Constitutional Court and ECtHR role
Kavala also defended the role of Turkey’s top court in reviewing evidence in rights cases. He said efforts to argue that neither Turkey’s Constitutional Court nor the ECtHR should examine whether evidence actually supports a criminal accusation would strip those courts of their function as safeguards against abuses, especially in politically sensitive trials. He said the more serious threat to the Constitutional Court’s standing was not his application to Strasbourg but the refusal of lower courts to implement Constitutional Court rulings in other prominent cases, including those involving jailed lawmaker Can Atalay and Gezi co-defendant Tayfun Kahraman.
On the broader state of the rule of law, Kavala said a recent Turkish parliamentary committee report stressing that ECtHR and Constitutional Court rulings must be followed was important because the Turkish Constitution requires compliance with both. But he warned that the deeper problem went beyond noncompliance with court judgments. T24 quoted him as saying that as long as politics, public administration and the judiciary continue to tolerate a failure to fully respect legal rules that protect human dignity and human rights, “the ship of law” carrying everyone in Turkey will keep taking on water.

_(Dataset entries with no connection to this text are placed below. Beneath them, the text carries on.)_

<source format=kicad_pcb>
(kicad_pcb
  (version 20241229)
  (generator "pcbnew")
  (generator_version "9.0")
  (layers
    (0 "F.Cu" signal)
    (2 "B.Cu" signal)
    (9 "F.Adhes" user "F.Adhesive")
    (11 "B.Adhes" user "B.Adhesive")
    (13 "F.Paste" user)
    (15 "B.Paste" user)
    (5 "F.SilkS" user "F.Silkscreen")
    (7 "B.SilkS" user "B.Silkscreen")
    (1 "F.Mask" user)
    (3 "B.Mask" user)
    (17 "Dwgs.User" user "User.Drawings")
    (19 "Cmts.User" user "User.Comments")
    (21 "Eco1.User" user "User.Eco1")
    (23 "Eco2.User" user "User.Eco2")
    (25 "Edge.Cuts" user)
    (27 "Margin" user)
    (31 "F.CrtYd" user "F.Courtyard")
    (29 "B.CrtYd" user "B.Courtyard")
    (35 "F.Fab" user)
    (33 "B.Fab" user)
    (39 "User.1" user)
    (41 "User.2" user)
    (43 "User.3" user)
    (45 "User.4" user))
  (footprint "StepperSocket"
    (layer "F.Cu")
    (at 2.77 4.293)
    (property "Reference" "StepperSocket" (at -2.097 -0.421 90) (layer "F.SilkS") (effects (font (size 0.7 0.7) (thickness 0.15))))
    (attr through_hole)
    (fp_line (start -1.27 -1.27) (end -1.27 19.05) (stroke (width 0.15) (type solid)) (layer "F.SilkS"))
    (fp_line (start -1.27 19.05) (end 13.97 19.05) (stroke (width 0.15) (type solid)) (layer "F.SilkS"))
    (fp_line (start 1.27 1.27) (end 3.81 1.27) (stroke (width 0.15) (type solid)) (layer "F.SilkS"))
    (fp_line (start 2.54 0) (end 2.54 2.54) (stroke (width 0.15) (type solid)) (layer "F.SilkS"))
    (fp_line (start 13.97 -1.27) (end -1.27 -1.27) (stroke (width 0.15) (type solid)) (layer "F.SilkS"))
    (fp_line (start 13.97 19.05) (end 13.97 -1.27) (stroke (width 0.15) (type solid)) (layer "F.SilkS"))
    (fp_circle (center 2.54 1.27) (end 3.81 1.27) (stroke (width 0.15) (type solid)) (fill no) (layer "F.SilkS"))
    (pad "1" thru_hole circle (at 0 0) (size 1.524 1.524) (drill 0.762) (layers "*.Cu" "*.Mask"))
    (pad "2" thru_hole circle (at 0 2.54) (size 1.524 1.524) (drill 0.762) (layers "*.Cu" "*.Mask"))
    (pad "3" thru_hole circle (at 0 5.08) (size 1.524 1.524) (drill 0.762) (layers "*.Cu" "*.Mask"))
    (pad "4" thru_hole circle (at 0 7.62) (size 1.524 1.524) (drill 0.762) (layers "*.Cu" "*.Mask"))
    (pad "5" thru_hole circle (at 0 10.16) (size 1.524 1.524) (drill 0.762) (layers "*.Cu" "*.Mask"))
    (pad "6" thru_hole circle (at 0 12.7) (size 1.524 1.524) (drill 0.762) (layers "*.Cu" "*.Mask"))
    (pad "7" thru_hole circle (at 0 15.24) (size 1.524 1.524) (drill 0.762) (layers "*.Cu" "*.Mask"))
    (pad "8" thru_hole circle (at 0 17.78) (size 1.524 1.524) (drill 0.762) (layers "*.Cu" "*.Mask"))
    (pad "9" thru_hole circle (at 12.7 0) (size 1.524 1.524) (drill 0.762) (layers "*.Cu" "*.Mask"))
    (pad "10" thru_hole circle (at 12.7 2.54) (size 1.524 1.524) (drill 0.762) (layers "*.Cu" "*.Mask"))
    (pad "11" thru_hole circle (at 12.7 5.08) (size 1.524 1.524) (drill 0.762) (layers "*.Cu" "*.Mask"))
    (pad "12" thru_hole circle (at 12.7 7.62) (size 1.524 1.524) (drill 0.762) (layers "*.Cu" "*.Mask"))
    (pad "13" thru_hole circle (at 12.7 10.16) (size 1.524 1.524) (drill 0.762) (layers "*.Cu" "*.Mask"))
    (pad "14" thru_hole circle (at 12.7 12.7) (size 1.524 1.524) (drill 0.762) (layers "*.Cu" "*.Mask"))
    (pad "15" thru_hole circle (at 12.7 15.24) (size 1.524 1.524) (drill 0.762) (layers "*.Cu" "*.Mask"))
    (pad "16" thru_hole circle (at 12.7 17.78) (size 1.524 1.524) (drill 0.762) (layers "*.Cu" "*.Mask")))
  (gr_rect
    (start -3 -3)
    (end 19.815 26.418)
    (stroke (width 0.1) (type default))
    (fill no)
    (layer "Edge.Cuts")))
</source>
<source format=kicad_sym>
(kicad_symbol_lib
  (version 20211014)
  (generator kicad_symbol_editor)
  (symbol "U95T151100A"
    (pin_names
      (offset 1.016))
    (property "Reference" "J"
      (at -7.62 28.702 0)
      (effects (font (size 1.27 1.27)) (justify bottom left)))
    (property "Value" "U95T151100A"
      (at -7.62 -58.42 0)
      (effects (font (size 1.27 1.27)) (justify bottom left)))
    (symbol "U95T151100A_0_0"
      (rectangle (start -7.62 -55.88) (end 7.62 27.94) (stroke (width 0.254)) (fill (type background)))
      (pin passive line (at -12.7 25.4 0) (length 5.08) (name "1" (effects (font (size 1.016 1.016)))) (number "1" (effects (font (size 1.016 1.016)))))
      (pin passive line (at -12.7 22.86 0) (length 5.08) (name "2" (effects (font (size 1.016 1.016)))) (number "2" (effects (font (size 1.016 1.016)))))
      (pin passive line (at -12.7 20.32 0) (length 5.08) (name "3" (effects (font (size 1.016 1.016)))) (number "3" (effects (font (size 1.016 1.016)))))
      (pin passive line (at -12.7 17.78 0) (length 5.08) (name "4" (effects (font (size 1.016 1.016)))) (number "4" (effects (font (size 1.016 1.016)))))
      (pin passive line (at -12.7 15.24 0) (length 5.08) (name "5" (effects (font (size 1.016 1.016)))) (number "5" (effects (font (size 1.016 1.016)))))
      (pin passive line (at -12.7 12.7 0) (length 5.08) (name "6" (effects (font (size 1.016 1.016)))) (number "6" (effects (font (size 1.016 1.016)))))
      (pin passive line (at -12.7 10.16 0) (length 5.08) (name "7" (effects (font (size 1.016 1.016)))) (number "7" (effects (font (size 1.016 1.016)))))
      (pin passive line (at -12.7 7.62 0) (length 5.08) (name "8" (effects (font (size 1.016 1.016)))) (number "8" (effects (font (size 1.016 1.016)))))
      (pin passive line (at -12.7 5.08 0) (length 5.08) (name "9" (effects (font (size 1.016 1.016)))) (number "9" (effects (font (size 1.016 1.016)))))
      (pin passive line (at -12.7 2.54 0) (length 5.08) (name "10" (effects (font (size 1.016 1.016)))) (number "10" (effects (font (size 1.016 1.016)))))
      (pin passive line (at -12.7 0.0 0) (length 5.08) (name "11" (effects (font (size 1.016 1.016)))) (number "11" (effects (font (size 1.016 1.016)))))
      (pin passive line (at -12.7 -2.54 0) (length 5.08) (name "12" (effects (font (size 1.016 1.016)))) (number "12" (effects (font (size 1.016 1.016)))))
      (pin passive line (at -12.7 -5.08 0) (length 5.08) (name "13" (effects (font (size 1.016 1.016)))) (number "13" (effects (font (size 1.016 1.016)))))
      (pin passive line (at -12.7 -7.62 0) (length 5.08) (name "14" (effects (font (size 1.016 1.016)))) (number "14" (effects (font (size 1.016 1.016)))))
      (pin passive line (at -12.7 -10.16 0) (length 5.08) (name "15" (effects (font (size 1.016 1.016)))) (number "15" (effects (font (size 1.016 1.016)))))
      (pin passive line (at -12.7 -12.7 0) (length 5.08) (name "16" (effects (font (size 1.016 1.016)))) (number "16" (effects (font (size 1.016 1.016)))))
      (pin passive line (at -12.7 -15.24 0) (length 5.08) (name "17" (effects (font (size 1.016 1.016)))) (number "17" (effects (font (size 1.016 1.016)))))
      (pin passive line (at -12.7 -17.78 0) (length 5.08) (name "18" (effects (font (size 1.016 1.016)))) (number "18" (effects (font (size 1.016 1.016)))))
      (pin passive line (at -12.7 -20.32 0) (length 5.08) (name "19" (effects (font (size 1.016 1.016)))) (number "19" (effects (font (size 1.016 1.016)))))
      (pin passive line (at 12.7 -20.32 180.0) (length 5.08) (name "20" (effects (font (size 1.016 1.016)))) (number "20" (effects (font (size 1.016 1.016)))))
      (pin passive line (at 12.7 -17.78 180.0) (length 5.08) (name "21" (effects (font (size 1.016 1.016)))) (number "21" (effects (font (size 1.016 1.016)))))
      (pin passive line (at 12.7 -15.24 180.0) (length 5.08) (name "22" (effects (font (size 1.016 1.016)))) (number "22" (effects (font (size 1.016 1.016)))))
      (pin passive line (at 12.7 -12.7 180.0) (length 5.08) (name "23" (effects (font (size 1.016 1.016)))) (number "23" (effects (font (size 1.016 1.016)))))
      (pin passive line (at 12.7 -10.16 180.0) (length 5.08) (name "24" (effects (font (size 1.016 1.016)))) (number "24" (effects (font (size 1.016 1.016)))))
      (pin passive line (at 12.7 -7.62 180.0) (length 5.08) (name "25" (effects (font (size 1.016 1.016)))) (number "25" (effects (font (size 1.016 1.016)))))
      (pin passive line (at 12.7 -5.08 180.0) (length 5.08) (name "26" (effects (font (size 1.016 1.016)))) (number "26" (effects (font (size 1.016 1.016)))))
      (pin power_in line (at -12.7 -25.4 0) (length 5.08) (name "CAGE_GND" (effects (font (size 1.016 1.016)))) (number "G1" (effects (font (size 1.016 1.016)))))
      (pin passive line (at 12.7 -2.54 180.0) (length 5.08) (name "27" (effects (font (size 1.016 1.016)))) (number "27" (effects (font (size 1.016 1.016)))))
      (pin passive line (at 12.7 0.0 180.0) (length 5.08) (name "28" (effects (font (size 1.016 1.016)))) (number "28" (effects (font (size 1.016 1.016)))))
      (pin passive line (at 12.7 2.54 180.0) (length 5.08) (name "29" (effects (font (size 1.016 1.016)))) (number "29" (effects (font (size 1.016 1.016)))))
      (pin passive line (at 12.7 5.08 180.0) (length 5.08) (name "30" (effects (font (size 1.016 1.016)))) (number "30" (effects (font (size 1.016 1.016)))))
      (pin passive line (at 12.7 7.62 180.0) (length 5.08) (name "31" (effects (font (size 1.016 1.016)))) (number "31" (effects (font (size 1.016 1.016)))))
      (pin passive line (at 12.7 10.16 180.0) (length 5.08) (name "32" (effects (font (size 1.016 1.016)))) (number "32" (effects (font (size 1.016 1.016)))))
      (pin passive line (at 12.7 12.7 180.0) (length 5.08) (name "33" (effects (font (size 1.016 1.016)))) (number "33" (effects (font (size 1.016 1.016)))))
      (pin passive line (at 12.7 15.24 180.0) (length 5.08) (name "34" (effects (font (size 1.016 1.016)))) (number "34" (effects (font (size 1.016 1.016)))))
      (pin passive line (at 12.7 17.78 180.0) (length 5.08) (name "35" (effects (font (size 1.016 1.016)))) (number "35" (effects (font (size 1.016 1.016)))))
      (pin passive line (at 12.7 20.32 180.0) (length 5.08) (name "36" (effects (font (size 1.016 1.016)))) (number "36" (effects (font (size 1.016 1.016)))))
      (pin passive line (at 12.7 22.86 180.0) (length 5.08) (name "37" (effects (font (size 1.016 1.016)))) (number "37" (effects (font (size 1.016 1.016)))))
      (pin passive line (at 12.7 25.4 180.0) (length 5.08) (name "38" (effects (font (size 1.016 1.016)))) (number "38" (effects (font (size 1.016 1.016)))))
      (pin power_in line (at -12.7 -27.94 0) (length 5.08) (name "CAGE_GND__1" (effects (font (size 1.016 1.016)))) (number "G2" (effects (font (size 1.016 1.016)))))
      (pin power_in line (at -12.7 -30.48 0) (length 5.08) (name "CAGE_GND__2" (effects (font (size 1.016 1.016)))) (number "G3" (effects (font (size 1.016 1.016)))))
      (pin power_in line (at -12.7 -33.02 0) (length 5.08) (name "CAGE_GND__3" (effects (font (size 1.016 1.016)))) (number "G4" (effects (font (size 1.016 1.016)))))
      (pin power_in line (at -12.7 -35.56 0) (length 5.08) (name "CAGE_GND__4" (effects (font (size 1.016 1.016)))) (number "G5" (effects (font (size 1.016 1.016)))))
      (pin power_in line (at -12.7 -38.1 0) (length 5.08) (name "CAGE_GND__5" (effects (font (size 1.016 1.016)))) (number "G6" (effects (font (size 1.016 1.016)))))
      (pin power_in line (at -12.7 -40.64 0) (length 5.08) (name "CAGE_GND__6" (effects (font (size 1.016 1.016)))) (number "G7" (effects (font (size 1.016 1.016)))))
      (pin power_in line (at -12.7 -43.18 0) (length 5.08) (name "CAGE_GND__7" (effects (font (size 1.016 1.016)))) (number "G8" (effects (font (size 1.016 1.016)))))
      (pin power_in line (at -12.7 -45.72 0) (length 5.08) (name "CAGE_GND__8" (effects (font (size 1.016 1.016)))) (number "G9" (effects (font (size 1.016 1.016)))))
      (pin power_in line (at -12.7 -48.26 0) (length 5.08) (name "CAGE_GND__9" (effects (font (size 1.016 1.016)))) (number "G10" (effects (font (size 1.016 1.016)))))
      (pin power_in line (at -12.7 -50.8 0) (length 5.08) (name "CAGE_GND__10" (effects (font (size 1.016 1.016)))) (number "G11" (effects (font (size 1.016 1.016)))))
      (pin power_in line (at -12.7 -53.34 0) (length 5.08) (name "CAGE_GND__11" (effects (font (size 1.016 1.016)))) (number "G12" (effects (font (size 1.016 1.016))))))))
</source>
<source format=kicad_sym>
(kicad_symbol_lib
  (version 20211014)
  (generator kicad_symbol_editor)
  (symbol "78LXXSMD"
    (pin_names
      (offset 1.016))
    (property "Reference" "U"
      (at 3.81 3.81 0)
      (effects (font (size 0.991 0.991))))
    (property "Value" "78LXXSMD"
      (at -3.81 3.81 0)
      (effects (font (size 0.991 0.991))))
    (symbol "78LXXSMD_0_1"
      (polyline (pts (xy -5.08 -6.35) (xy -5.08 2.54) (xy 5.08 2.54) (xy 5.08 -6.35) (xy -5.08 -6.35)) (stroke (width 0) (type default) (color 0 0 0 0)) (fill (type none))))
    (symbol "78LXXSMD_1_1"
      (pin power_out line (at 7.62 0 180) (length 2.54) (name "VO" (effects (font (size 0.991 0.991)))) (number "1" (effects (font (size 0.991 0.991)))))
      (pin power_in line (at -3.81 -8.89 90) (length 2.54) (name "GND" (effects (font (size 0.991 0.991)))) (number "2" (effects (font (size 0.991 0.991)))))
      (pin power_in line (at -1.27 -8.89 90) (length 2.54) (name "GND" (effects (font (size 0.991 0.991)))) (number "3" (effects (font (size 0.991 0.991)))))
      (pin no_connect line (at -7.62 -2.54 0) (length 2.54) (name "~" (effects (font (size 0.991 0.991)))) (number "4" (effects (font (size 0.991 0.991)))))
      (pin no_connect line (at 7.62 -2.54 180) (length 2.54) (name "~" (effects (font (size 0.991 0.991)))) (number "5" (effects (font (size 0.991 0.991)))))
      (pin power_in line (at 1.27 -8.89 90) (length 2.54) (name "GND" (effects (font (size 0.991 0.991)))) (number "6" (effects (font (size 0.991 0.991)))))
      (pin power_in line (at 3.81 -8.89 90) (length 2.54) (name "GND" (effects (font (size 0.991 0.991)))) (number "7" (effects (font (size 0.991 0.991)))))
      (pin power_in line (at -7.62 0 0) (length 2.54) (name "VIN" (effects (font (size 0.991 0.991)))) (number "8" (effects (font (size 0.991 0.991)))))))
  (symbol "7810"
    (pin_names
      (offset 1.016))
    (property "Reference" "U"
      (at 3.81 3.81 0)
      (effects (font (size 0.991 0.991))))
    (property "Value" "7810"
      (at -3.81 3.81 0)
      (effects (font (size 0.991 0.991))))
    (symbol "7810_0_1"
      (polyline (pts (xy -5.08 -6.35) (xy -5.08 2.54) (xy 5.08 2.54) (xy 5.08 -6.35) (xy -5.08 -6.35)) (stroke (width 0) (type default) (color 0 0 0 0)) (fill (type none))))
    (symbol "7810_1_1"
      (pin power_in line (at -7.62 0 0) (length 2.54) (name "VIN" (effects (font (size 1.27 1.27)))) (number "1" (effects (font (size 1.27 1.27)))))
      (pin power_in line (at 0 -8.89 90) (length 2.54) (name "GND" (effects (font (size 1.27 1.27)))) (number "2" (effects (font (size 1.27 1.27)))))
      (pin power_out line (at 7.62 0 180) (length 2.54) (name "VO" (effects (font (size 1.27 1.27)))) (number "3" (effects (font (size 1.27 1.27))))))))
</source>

Kavala also commented on the recent conviction of talent manager Ayşe Barım on a charge of attempting to overthrow the government in a separate Gezi-related case. He said the sentence showed that facts and findings were not being assessed through rational reasoning and accused prosecutors of presenting events that never happened as if they had occurred, which he called an abuse of authority.
The Grand Chamber did not issue a ruling after the March 25 hearing. The court said it would deliberate and announce its judgment at a later date.